Downtown Gainesville has quietly built its own restaurant cluster in recent years. Krootz Brewing Company on West Elm Street — with nearly 300 Yelp reviews — has become an anchor with its craft brewery, scratch kitchen, and bakery. The County Seat Kitchen & Cocktails, Stogies Cigar Lounge, and Landon Winery have added variety within a few blocks.

Goodies on Commerce, opened in 2020 by Chris and Amy Hamilton at 111 N. Commerce St., has earned a loyal following for its charcuterie boards, gourmet paninis, and Bananas Foster French Toast. The Hamiltons recently expanded into the adjacent storefront and are building out the new space.

The Gainesville Farmers Market — which underwent a $2 million renovation in 2018-2019 that added a permanent stage, artificial turf lawn, and outdoor gaming area — now operates one Saturday per month from March through December as a producer-only venue at 201 N. Chestnut St. Food trucks including Japanese Cowboy, Love of Food, and Rico's Tacos are regular fixtures.

What's driving the demand:

The dining expansion tracks with Gainesville's broader residential growth pipeline. Rex Glendenning's purchase of the 815-acre Pace Ranch along I-35 in January envisions 800 to 1,000 single-family homes plus 2,000 to 3,000 apartments and an industrial park. Liberty Pointe, a 232-acre master-planned community by Riverside Homebuilders with more than 900 platted homes, is preparing for its grand opening this spring.

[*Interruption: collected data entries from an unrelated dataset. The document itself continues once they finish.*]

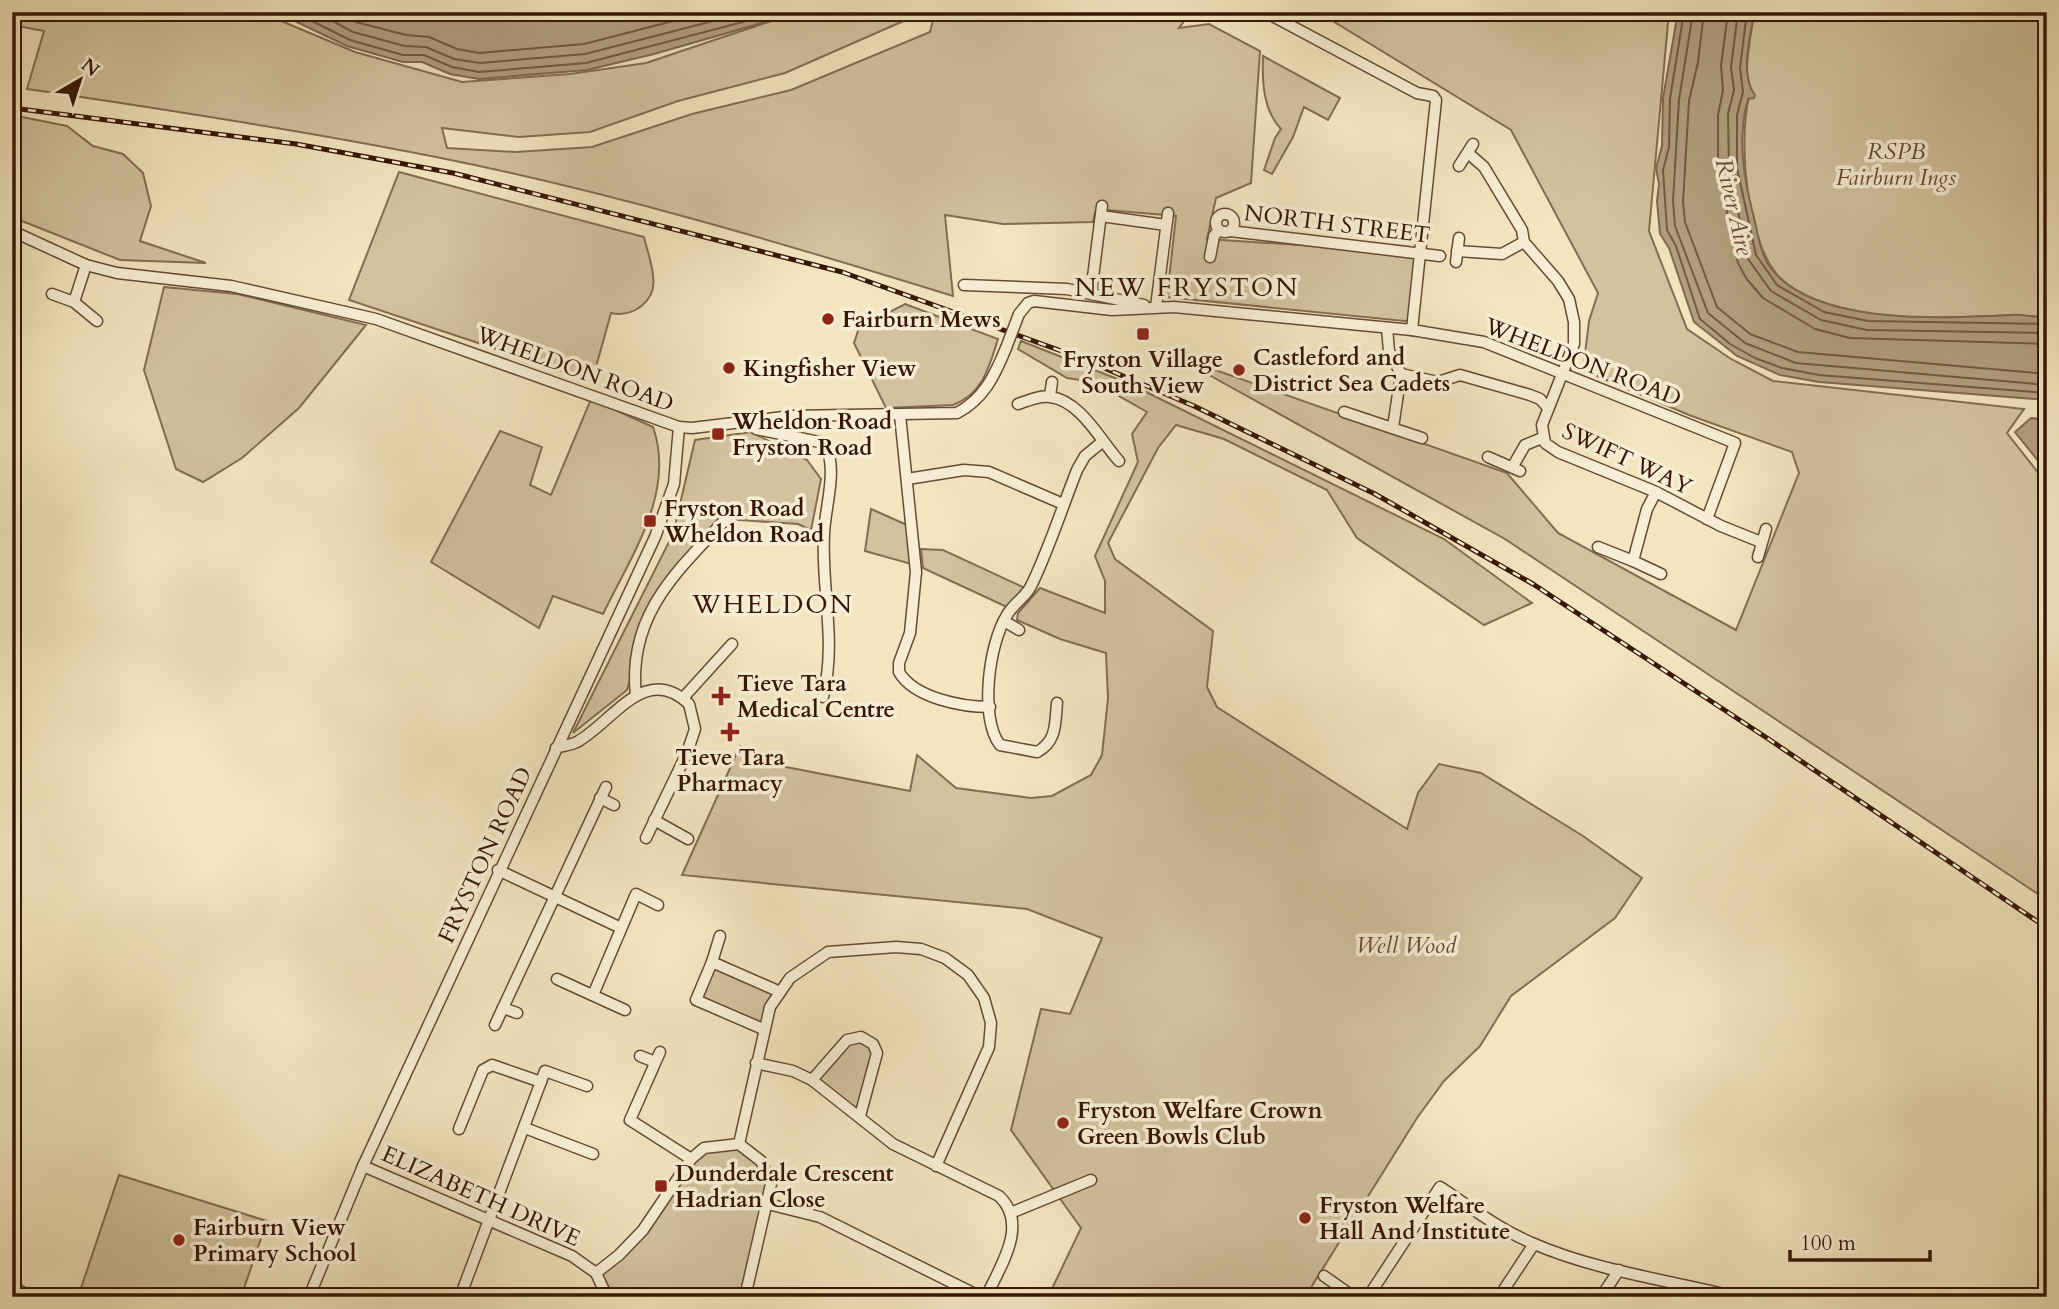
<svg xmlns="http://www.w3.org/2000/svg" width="2059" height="1309" font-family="Cardo,serif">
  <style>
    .green { fill: #d2c29f; stroke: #846c52; stroke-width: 2 }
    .water { fill: #b29f80; stroke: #81684f; stroke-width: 2 }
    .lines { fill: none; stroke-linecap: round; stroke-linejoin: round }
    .shore { stroke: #745a42; stroke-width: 2 }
    .minor-casing { stroke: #664a34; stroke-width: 13 }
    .minor { stroke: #f7eed5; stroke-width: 10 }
    .rail-casing { stroke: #371605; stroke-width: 5 }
    .rail { stroke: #f7eed5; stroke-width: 2.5; stroke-dasharray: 8; stroke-linecap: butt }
    .minor-bridge-casing { stroke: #664a34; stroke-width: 13; stroke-linecap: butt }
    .minor-bridge { stroke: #f7eed5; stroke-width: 10 }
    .poi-dot { fill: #8f2418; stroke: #f7eed5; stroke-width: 2.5 }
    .labels { text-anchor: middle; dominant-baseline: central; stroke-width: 7; stroke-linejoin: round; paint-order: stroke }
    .park-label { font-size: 23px; font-style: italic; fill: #664a33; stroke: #f7eed5 }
    .street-label { font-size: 23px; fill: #371605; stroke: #f7eed5 }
    .poi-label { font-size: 23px; font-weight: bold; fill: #371605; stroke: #f7eed5; text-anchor: start }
    .water-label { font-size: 24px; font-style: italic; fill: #684d36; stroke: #f7eed5 }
    .quarter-label { font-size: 26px; letter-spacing: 2px; fill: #371605; stroke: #f7eed5 }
  </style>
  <rect width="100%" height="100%" fill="#f2e5bf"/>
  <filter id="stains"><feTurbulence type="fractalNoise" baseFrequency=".00286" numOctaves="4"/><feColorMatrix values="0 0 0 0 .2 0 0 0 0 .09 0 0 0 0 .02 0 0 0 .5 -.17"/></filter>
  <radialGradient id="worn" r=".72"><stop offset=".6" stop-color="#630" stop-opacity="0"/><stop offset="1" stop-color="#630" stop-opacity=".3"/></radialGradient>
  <g class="green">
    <path d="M 12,12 L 260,12 L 355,52 L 462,82 L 570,74 L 646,63 L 798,12 L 924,12 L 785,73 L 678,101 L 590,132 L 519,137 L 442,128 L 447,148 L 516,152 L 592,147 L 692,114 L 791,90 L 930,32 L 935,12 L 1191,12 L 1179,28 L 1209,24 L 1260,51 L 1251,183 L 1216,198 L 1207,239 L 1423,253 L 1414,322 L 1167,297 L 1176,216 L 1096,209 L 1093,222 L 1003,224 L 945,215 L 953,296 C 782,243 611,192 436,157 C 300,130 164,109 27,89 L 44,31 L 12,25 Z"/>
    <path d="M 1318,12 L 1669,12 L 1649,231 L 1687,329 L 1731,359 L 1773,381 L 2024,409 L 2007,433 L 2047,484 L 2047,900 L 1505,539 L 1173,355 L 1507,473 L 1558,533 L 1736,630 L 1799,473 L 1792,452 L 1689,415 L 1583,370 L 1589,321 L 1598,293 L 1511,130 Z"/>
    <path d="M 1754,12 L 2047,12 L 2047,317 C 2035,318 2024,315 2011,315 C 1948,318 1830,326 1781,279 C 1746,244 1738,142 1749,97 C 1752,88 1747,79 1747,70 C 1747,51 1752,31 1754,12 Z"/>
    <path d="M 1263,56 L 1340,98 L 1328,120 L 1304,107 L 1293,137 L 1272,174 L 1264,170 L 1275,138 L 1281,129 C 1263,110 1262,82 1263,56 Z"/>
    <path d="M 12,115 L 67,126 L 93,146 L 123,154 L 143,173 L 151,206 L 140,241 L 206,263 L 120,260 L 12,217 Z"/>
    <path d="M 399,172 L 644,237 C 647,250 652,263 653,276 C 657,301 633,318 611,313 L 592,381 L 349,300 Z"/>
    <path d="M 164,287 L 237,294 L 366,325 L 299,408 L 242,458 L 203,482 L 176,469 L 144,370 Z"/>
    <path d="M 905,304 L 998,339 C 989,367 983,394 953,405 L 886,408 L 854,343 L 859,328 Z"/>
    <path d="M 1021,341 L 1130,384 L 1444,539 L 1532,603 L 1484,625 L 1357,538 L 1327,490 L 1224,439 L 1176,425 L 1158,448 L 1108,543 L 1115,559 L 1213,631 L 1207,687 L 1217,707 L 1407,829 L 1418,793 L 1439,764 L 1481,773 L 1583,836 L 1642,878 L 1615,918 L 1511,996 L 1480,1046 L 1444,1081 L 1417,1118 L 1305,1297 L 1048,1297 L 1081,1228 L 1011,1130 L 1041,1009 L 1070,1014 L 1102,938 L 1027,909 L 682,875 L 740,746 L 786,767 L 910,791 L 917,755 L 956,788 L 1031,798 L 1052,796 L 1091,775 L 1102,755 L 1108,698 L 1106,653 L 1060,639 L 1017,620 L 1018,613 L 1040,588 L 1105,613 L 1105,581 L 1095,556 L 1138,462 L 1132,434 L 1147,412 L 1094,382 L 1067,378 L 1018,349 Z"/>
    <path d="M 591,399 L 653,427 C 676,492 631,556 603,614 L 553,596 L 539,628 L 431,562 L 500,431 L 542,447 L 530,485 L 551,495 Z"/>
    <path d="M 751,432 L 807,460 L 821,479 L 811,530 L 798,524 L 726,519 L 652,606 L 627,690 L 573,733 L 673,534 L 695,440 Z"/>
    <path d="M 871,509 L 907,525 L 911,564 L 865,551 Z"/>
    <path d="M 921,549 L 943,550 L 1025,588 L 1007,607 L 923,568 Z"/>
    <path d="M 712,962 L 778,991 L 763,1029 L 696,1000 Z"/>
    <path d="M 861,1037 L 877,1053 L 860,1116 L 812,1080 L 847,1040 Z"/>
    <path d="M 739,1144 L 768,1173 L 745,1297 L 607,1297 L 596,1273 L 619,1255 L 704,1148 Z"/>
    <path d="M 119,1175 L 267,1221 L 241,1297 L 78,1297 Z"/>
  </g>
  <g class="water">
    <path d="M 276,12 L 800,12 L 654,54 L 587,70 L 479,79 L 450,74 L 422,62 L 403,62 L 347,46 Z"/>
    <path d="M 1678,12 L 1754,12 C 1751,36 1739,74 1755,95 L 1754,98 L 1748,99 C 1738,133 1743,175 1752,210 C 1757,227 1759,250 1769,266 C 1814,327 1943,318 2011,315 C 2024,314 2035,318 2047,317 L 2047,400 L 1819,382 L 1780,375 L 1737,356 L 1694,322 L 1669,248 L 1660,234 L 1657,201 L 1659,184 L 1656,168 L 1662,146 L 1663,98 Z"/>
    <path d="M 2031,418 L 2047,420 L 2047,472 L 2015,432 Z"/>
  </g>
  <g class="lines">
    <g class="shore">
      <path d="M 294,12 L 350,40 L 403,55 L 424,55 L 452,67 L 479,72 L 586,63 L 781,12"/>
      <path d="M 316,12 L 353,32 L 405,46 L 426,47 L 454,59 L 480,63 L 585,54 L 748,12"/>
      <path d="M 335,12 L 356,22 L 406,35 L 429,37 L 457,49 L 479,53 L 584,44 L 708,12"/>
      <path d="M 1684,12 L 1670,99 L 1669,147 L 1663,170 L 1667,230 L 1676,246 L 1700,319 L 1730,344 L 1755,358 L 1782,368 L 1819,375 L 2047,393"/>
      <path d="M 1693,12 L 1679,100 L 1673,201 L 1675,226 L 1708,313 L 1745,343 L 1796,363 L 2047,385"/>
      <path d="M 1704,12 L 1698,62 L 1689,101 L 1683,202 L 1685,222 L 1717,307 L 1750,334 L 1798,352 L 2047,374"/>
      <path d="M 1728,12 L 1721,66 L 1723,90 L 1718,115 L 1718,170 L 1738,263 L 1746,278 L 1763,298 L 1815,329 L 1850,338 L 2047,344"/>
      <path d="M 1738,12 L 1731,67 L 1734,90 L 1728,114 L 1729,169 L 1748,259 L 1771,291 L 1821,320 L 1867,330 L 2047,333"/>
      <path d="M 1747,12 L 1740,68 L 1743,92 L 1737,115 L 1737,168 L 1756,255 L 1777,285 L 1824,312 L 1868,321 L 2047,324"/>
    </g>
    <defs>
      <g id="minor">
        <path d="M 1468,153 L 1484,167 L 1522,230 L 1524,242 L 1558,281 L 1569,299 L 1574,322 L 1574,344 L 1542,425 L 1545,443 L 1558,452 L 1656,492 L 1721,526 L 1761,542"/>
        <path d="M 1459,166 L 1473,144"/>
        <circle cx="1225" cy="223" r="9"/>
        <path d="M 1101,216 L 1166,225"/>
        <path d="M 12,231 L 86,265 L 117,273 L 231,286 L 376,319 L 679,427 L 692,428 L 792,416 L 957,413 C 984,399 995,375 1006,348"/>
        <path d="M 1230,231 L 1440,256"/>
        <path d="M 1457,251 L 1502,254 L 1524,242"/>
        <path d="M 1210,257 L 1214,236 L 1219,230"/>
        <path d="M 1456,262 L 1459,238"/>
        <path d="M 964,285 L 1067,289 L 1144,305"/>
        <path d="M 1091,293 L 1102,206"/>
        <path d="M 52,294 L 74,302 L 97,321"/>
        <path d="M 74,302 L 86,265"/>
        <path d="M 1156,307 L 1168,213"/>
        <path d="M 1019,314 L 1028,303 L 1034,301 L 1112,310 L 1174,307 L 1412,330 L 1436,100 L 1433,96 L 1417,93 L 1267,13"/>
        <path d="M 1387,328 L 1389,351 L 1401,374 L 1393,427"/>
        <path d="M 1412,330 L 1484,342 L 1735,443 L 1707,519"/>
        <path d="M 1401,374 L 1438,382 L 1460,375 L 1530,395 L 1540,399 L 1548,408"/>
        <path d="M 1050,396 L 1052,382"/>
        <path d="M 1018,404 C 1027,401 1040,395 1050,397 C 1080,400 1101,441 1119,461"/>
        <path d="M 1344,412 L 1422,438"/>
        <path d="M 900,415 L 916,572 L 910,633 L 899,663 L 899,672 C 914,698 962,707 990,707"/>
        <path d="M 749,420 L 756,429 L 824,443 C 839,467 825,506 824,534 C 821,589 837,641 823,697"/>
        <path d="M 1488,457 L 1520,471"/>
        <path d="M 1513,466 L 1525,445 L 1542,438"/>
        <path d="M 907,479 L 964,470 L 989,472 L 1063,504"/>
        <path d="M 1656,492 L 1647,509 L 1633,561 L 1661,574"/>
        <path d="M 1598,547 L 1633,561"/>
        <path d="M 1758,557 L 1766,529"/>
        <path d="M 1004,621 L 1019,630"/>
        <path d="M 636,696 C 627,616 676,572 726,519"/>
        <path d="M 683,698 L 732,644"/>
        <path d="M 1057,703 C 1055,724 1057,741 1037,752 L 1000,745 C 979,718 989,643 1007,615 C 1013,604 1025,598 1031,586 C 1049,549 1062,508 1077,470 L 1085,456 L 1102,442"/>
        <path d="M 556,748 C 562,746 571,745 577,742 C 613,722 645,662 689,704 L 695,729 L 687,753 L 646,838"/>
        <path d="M 600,798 L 614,805"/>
        <path d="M 654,820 L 688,839"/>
        <path d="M 498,870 L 619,927"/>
        <path d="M 712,962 L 720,936"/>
        <path d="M 557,979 L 625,1010"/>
        <path d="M 593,995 L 636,894 L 658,905"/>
        <path d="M 503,1008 L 517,1013"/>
        <path d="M 495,1025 L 606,787"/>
        <path d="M 763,1029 L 696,1000 L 712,962 L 778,991"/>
        <path d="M 660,1052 L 630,1120 L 691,1159"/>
        <path d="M 640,1056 L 655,1062"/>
        <path d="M 756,1063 L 793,1071 L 812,1080 L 893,1144 L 999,1196 C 1029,1224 1001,1265 986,1297"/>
        <path d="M 812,1080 L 847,1040 L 861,1037 L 873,1044 L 877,1053 L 860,1116"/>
        <path d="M 525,1128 L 593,1154"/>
        <path d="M 459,1129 L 483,1070 L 492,1065 L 541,1082"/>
        <path d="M 739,1144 L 770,1007 L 790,978 L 828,952 L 896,947 L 921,949 L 945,958 L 968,975 L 984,998 L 991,1023 L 989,1047 L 936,1166"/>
        <path d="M 363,1166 L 572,1256 L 596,1273 L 607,1297"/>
        <path d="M 768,1204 L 820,1217 L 981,1297"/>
        <path d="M 1013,1212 L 1091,1180"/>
        <path d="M 596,1273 L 619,1255 L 643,1230 L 691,1159 L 704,1148 L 739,1144 L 761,1161 L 771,1184 L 745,1297"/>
        <path d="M 1324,1276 L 1354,1297"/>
        <path d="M 12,1287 L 33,1297"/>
        <path d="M 309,1297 L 363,1166 L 655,537 L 674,484 L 679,427"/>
        <path d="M 460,1297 L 545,1071 L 587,1086"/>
        <path d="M 1368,1297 L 1440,1187 C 1470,1207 1499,1229 1532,1243 C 1596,1271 1669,1280 1736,1297"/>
        <path d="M 1499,1297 L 1534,1244"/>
        <path d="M 1601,1297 L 1619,1270"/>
      </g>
    </defs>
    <use href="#minor" class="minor-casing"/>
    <use href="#minor" class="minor"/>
    <defs>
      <path id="rail" d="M 12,108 L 296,144 L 453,173 L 842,272 L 1078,357 L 1194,406 L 1375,494 L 1533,584 L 1770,740 L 2047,928"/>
    </defs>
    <use href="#rail" class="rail-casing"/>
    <use href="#rail" class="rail"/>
    <defs>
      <path id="minor-bridge" d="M 1006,348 L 1019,314"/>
    </defs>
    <use href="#minor-bridge" class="minor-bridge-casing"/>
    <use href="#minor-bridge" class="minor-bridge"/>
  </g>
  <g class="poi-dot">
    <circle cx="828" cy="319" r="7"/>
    <rect x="1136" y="327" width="14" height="14" rx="3.5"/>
    <circle cx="729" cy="368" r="7"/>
    <circle cx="1239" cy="370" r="7"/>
    <rect x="711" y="427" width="14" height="14" rx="3.5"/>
    <rect x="643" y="514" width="14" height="14" rx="3.5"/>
    <path d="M717.5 685.5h7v7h7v7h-7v7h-7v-7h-7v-7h7z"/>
    <path d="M726.5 721.5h7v7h7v7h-7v7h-7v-7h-7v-7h7z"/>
    <circle cx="1063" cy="1123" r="7"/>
    <rect x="654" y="1179" width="14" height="14" rx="3.5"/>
    <circle cx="1305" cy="1218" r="7"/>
    <circle cx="179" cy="1240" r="7"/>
  </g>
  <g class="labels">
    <g class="park-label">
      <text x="1896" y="151">RSPB<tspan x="1896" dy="26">Fairburn Ings</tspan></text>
      <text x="1406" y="945">Well Wood</text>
    </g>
    <g class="street-label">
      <text transform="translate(1337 224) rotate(7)">NORTH STREET</text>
      <text transform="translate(1583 362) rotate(21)">WHELDON ROAD</text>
      <text transform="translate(575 369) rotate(20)">WHELDON ROAD</text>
      <text transform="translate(1627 459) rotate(25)">SWIFT WAY</text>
      <text transform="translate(485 855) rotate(-65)">FRYSTON ROAD</text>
      <text transform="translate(481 1196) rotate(24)">ELIZABETH DRIVE</text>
    </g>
    <g class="poi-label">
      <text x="842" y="319">Fairburn Mews</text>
      <text x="1253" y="357">Castleford and<tspan x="1253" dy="26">District Sea Cadets</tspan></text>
      <text x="1143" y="359" text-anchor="middle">Fryston Village<tspan x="1143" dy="26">South View</tspan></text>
      <text x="743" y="368">Kingfisher View</text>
      <text x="732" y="421">Wheldon Road<tspan x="732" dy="26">Fryston Road</tspan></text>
      <text x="664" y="508">Fryston Road<tspan x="664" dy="26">Wheldon Road</tspan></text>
      <text x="737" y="683">Tieve Tara<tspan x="737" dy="26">Medical Centre</tspan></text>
      <text x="730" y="757" text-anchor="middle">Tieve Tara<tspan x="730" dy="26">Pharmacy</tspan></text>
      <text x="1077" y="1110">Fryston Welfare Crown<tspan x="1077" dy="26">Green Bowls Club</tspan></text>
      <text x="675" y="1173">Dunderdale Crescent<tspan x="675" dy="26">Hadrian Close</tspan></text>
      <text x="1319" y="1205">Fryston Welfare<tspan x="1319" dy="26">Hall And Institute</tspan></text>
      <text x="193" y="1227">Fairburn View<tspan x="193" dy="26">Primary School</tspan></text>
    </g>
    <g class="water-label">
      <text transform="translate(1734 207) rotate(77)">River Aire</text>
    </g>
    <g class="quarter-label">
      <text x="1187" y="287">NEW FRYSTON</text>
      <text x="773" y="604">WHELDON</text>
    </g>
  </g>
  <rect width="2059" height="1309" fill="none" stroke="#f2e5bf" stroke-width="42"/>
  <rect x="14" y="14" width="2031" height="1281" fill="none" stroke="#371605" stroke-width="3.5"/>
  <rect x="21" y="21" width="2017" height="1267" fill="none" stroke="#371605" stroke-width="2"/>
  <g transform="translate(80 80) rotate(39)" stroke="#f7eed5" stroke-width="5" paint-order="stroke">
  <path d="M0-5L12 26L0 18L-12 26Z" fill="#371605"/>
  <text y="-10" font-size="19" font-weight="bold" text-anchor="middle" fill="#371605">N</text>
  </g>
  <path d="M1790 1250v10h140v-10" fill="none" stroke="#371605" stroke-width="3.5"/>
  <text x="1800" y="1250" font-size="21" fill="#371605" stroke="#f7eed5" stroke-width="5" paint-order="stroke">100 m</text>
  <rect width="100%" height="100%" filter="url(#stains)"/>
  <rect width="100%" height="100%" fill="url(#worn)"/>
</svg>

Gainesville's population has grown to 18,107, up more than 5 percent since the 2020 census. The I-35 corridor is projected to see an 82 percent population increase by 2040.

Cooke County collected $4.68 million in sales tax revenue in fiscal year 2024, with $4.7 million projected for fiscal year 2026.

For a town of its size, the pipeline of restaurants, retail, and rooftops paints a picture of a community positioning itself not just as a stop along I-35, but as a destination.